Problem description | From the entries that follow, copy each line in which "folder" appears.
#### Task input
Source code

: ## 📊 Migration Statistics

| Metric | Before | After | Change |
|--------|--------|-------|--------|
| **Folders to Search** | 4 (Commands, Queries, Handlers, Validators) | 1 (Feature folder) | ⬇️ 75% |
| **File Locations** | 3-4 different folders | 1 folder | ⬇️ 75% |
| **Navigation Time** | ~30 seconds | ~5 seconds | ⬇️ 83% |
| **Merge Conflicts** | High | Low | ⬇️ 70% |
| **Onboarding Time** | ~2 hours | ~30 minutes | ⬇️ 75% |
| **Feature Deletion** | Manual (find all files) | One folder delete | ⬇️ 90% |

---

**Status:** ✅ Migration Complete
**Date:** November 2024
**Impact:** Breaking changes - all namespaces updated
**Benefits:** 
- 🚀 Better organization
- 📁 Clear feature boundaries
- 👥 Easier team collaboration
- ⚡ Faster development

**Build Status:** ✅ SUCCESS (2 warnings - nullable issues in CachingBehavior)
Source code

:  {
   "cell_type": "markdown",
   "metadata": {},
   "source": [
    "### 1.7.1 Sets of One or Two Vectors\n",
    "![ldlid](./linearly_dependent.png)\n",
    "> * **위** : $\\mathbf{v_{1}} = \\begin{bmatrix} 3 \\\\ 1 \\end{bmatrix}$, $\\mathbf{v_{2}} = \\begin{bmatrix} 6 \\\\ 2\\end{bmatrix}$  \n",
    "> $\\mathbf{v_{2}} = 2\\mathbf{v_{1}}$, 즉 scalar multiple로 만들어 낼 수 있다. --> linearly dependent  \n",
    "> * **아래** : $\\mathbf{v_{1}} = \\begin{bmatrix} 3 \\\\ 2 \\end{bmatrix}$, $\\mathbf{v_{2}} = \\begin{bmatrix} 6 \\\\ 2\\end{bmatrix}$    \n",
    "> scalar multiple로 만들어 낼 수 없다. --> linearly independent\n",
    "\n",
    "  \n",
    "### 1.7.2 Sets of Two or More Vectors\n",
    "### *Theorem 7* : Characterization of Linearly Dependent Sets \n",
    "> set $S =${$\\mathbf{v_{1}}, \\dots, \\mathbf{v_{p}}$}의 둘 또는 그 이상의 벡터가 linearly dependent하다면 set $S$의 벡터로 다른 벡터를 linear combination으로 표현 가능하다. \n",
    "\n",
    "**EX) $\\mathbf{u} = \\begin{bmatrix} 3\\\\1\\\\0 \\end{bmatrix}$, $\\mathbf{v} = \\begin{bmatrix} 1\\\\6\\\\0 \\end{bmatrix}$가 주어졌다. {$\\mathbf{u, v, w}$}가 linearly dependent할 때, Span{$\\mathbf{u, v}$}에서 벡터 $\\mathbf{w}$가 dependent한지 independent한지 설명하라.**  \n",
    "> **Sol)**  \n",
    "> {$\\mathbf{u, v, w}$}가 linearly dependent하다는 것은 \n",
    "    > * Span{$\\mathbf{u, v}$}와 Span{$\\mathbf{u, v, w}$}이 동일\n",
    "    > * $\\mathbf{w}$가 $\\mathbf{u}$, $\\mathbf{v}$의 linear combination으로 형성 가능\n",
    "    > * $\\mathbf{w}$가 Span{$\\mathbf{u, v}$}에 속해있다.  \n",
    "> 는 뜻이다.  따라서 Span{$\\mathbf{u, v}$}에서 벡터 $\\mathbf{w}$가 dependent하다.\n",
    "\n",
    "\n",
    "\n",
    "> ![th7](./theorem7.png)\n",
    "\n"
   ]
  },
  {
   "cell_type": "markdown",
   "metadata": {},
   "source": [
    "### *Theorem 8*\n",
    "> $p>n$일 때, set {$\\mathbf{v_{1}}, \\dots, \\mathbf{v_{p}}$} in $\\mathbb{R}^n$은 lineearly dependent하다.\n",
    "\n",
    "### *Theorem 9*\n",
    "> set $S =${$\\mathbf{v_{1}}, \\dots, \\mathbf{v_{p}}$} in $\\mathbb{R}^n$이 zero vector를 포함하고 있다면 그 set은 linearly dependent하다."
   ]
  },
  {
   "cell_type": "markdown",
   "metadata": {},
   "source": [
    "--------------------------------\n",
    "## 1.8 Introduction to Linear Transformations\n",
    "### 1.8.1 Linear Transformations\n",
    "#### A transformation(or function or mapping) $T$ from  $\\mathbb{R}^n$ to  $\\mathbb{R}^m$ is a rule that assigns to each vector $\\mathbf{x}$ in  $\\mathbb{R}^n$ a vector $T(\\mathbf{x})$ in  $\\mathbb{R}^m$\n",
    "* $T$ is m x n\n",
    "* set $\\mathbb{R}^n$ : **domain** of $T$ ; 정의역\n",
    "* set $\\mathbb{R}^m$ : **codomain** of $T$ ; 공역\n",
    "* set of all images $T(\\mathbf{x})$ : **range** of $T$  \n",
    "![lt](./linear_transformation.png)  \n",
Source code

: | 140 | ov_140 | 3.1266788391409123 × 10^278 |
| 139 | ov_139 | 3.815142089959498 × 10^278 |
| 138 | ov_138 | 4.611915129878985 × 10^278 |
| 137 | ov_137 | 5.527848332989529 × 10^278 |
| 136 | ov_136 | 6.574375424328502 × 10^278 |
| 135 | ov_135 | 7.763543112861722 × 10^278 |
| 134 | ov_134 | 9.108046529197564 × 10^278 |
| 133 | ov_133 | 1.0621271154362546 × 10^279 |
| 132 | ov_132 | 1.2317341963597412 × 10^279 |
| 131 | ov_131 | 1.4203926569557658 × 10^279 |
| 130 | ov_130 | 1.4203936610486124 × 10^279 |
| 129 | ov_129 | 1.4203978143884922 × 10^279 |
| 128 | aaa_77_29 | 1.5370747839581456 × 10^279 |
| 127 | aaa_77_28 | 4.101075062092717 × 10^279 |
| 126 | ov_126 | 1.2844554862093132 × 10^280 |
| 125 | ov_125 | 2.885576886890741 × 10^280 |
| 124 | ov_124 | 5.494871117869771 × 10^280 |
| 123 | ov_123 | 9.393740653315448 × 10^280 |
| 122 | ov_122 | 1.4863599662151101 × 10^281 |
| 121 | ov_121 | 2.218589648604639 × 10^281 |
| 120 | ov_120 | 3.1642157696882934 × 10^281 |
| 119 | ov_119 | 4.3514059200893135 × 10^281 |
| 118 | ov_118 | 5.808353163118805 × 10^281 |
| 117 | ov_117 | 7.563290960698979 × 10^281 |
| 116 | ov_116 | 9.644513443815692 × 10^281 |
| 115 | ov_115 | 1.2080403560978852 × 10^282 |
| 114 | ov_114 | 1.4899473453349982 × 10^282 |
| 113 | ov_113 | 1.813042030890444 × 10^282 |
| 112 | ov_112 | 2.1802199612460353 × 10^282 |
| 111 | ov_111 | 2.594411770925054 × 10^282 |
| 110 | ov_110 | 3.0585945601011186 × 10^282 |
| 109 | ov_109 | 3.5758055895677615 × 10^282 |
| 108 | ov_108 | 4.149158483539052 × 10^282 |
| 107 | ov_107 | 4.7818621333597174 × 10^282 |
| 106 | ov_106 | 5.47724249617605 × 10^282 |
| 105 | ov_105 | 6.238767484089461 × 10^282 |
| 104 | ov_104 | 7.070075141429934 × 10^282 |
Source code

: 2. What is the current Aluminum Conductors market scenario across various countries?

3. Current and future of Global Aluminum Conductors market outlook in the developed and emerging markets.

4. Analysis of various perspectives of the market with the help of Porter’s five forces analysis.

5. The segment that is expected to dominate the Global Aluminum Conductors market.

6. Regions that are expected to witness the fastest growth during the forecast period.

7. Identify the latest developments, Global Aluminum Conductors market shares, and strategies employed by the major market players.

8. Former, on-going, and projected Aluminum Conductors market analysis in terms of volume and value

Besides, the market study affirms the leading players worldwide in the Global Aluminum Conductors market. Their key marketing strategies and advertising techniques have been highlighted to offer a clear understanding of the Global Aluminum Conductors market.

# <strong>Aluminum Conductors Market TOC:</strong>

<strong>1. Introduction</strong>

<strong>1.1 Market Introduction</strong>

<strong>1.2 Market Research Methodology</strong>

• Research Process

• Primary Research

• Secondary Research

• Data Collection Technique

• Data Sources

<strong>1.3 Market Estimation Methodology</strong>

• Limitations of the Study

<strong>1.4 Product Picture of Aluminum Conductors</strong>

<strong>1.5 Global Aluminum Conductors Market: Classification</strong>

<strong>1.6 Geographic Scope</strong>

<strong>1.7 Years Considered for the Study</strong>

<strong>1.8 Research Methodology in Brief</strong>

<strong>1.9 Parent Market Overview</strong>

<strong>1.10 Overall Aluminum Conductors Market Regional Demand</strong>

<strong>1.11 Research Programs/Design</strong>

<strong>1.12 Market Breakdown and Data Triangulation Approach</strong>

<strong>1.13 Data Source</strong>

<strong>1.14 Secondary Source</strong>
########
Solved problem |
| **Folders to Search** | 4 (Commands, Queries, Handlers, Validators) | 1 (Feature folder) | ⬇️ 75% |
| **File Locations** | 3-4 different folders | 1 folder | ⬇️ 75% |
| **Feature Deletion** | Manual (find all files) | One folder delete | ⬇️ 90% |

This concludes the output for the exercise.